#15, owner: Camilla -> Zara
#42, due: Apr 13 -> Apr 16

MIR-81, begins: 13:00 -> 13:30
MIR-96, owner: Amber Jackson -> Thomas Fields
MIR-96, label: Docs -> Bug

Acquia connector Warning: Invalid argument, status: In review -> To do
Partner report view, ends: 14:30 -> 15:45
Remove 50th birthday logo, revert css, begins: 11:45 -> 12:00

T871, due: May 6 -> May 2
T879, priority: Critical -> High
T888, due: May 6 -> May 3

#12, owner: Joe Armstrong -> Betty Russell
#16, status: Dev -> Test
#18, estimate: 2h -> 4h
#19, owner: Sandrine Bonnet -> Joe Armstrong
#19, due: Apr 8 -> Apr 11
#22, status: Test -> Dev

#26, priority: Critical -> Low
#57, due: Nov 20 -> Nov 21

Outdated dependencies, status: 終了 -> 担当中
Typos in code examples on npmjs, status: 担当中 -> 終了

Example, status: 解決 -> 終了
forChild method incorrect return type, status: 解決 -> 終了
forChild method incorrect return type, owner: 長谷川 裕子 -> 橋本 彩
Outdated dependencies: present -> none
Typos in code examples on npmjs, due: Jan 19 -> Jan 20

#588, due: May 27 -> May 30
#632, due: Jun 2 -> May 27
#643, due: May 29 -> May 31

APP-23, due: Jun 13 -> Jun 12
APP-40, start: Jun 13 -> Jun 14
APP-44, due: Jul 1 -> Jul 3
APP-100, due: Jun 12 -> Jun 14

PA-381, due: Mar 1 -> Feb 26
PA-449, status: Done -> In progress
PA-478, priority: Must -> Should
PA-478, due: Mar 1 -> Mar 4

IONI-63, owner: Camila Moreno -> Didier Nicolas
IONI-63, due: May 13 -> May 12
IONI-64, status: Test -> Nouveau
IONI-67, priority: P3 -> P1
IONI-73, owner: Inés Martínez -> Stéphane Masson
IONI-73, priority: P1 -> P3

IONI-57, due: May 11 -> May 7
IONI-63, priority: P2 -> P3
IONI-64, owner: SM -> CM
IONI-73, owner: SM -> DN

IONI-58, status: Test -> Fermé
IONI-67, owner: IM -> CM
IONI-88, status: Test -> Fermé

Task directions —
Please print exactly the lines of the entries above, beginning with the line that contains "IONI-63, priority: P2 -> P3" and ending with the last line.

Written answer —
IONI-63, priority: P2 -> P3
IONI-64, owner: SM -> CM
IONI-73, owner: SM -> DN

IONI-58, status: Test -> Fermé
IONI-67, owner: IM -> CM
IONI-88, status: Test -> Fermé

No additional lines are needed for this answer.